187. One should master propriety before gaining personal freedom, otherwise personal freedom can invite danger. What is propriety? It is expressing oneself in such a way that one can carry that style oneself, and knowing how to carry it regardless of how others might receive it.

188. We are actually preparing ourselves to adapt to even greater sufferings. The meaning of happiness is learning to endure suffering. Sorrow never truly diminishes; only our capacity to adapt increases. When you learn to accept and adapt, even suffering feels like happiness. In this consideration, both happiness and suffering are relative. What is happiness to me might be suffering to you.

189. Our courage is our greatest qualification; our fear and doubt are our greatest weaknesses. Nothing happens to what or whom we fear; nothing happens to what or whom we doubt. Meanwhile, we only lose mental strength and harm ourselves.

190. I have no headache about what answers I should give you. It is myself I fear most! I am willing to bow my head before the entire world if it means keeping my head high before myself. For me, victory means winning before myself. I have no objection to accepting whatever defeats I must endure for this purpose.

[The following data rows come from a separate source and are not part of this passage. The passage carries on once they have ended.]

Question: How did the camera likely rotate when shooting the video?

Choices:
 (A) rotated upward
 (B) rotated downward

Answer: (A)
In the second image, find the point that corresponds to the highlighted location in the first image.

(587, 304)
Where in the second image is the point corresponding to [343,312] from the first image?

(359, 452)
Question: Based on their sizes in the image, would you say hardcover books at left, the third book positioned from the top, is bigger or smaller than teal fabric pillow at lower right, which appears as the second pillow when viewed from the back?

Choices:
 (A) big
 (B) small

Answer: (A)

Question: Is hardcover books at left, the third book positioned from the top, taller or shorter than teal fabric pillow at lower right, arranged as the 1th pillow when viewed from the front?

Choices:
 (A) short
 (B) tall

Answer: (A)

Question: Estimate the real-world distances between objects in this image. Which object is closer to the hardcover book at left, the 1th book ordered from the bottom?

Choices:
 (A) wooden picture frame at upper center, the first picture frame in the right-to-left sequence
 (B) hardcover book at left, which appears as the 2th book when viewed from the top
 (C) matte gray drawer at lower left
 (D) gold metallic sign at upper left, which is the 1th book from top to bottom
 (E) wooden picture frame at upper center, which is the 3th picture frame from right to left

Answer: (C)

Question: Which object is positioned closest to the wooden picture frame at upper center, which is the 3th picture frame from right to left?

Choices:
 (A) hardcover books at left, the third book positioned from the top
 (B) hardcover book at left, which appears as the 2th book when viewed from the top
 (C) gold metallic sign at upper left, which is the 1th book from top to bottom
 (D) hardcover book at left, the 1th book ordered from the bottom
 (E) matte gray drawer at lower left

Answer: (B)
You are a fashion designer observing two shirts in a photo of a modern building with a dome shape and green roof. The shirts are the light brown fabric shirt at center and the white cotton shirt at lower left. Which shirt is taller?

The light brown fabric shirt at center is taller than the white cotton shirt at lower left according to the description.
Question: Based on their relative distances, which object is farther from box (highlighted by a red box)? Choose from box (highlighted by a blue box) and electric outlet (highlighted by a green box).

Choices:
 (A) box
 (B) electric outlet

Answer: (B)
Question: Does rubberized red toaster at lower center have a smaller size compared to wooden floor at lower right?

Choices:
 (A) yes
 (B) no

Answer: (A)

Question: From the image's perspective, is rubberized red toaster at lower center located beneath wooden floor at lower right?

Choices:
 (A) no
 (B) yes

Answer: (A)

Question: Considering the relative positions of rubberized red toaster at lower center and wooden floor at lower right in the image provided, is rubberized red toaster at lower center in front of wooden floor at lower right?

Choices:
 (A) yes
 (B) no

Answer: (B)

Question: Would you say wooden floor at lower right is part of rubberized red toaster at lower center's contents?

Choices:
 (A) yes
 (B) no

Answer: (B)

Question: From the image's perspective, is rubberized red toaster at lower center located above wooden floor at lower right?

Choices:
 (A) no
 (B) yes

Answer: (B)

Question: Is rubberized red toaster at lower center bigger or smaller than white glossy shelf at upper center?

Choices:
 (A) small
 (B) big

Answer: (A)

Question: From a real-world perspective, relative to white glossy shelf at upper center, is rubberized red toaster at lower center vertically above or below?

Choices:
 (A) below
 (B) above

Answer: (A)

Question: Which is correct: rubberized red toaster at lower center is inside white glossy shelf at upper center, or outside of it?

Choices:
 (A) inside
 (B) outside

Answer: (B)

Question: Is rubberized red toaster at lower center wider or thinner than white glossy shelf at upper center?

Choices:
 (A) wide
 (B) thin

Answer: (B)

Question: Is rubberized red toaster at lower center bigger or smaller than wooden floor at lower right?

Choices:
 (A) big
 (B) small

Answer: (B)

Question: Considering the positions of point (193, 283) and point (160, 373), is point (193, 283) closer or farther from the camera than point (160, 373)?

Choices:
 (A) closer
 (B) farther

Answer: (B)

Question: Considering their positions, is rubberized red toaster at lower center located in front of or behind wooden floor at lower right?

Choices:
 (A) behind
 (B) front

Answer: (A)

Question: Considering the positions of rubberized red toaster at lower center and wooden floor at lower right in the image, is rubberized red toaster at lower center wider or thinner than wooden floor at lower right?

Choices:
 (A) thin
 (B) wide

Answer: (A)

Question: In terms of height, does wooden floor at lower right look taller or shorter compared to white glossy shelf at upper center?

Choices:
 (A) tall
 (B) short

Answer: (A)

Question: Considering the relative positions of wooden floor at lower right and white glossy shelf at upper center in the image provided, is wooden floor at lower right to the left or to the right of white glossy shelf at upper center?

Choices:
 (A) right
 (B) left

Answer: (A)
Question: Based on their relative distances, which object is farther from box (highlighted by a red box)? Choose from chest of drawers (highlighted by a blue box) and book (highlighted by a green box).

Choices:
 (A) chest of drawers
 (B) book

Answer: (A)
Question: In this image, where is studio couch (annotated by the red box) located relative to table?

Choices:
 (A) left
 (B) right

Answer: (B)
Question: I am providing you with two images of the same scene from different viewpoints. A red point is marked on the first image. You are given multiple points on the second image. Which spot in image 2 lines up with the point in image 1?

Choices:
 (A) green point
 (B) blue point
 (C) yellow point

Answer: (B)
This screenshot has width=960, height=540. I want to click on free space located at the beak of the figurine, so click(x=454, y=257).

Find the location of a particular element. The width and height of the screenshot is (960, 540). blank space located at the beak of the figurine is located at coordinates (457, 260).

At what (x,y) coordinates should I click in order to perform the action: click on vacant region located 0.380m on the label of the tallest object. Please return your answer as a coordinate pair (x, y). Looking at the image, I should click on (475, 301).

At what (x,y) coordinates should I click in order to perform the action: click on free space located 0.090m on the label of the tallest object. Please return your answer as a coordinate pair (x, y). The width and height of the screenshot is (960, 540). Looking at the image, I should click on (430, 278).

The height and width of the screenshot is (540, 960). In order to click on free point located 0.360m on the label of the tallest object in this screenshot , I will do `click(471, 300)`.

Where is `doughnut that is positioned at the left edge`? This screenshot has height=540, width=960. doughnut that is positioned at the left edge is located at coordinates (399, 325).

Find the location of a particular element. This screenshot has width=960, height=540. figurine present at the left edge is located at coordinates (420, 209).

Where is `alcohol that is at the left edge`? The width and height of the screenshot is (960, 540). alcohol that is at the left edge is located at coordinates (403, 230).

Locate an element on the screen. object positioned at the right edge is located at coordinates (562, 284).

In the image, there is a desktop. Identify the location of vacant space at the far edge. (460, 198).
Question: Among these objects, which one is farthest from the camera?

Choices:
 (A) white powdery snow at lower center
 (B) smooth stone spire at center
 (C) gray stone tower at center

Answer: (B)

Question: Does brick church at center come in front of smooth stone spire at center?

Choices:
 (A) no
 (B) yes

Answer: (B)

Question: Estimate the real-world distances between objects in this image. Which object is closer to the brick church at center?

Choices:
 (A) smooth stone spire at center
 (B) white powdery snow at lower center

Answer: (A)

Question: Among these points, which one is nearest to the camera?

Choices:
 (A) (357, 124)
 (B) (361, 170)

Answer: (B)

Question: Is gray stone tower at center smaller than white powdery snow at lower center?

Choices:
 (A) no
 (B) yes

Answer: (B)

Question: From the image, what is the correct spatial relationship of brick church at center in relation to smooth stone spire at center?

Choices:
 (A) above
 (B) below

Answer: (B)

191. Imbalance destroys the beauty of everything. What can be obtained simply by reaching out should not always be taken by reaching out. What cannot be obtained even by reaching out should not require sacrificing everything to try to grasp it. In both cases, one might have to pay an extreme price.

192. Many have a strong desire to help others but lack the ability. Many have adequate ability to help others but lack the desire. To truly help, both the ability and desire to help are necessary. However, most people claim to be praying for others' welfare instead of actually helping them. This is relatively easier to do, and if one doesn't do it, there's no way to prove it—making it safe as well.

193. The less one expects from others, the greater one's capacity to love others. Love that demands expectations is as much calculation as it is love. One who loves does so because loving feels good to them. The one being loved might not find it pleasant to love in return—isn't that so? Love is not a business where one must receive in exchange for giving!

194. Good people have an innate tendency to nag in the ears of bad people. This is why good people quickly become irritating. Most of the world's charming and popular personalities are actually bad as human beings.

195. Behind the externally hardest hearts often lies the softest heart. People become hard because life forces them to. There is no shortage of people ready to crush the soft-hearted.

196. Until you learn to be mischievous, you must endure mischief. There are precious few people who value goodness. Almost all petty people think everyone else is as petty as they are, and from such thinking they continuously act petty. Whether you are petty or not, if you show too much humility to petty people, you'll spend your entire life enduring pettiness.

197. First, they will silently plant the seeds of their own culture in ours, then grow into trees and establish their cultural dominance among us. We too will one day become accustomed to losing our own culture. Then we'll see that even though we've gone blind, we're quite happy just being able to walk with the support of a stick!

198. If I don't keep my dirty clothes in front of my eyes, I forget they need to be sent for washing—just like everything else!

199. Expressing oneself weakly before others is equivalent to dishonoring oneself. However, if such weak expression is part of an act that helps one win or stay well, then such weakness is merely another name for strength. There are many people in this world with sick mentalities who find joy in seeing others express themselves weakly. If there's something to be gained from such people, what's wrong with such a successful performance of weakness?

200. People make wrong decisions due to lack of maturity. The decisions they make after making mistakes are actually correct! That's where real truth emerges. The greatest advantage of making a big mistake early in life is that you can comfortably spend the middle and end of your life dealing only with small mistakes.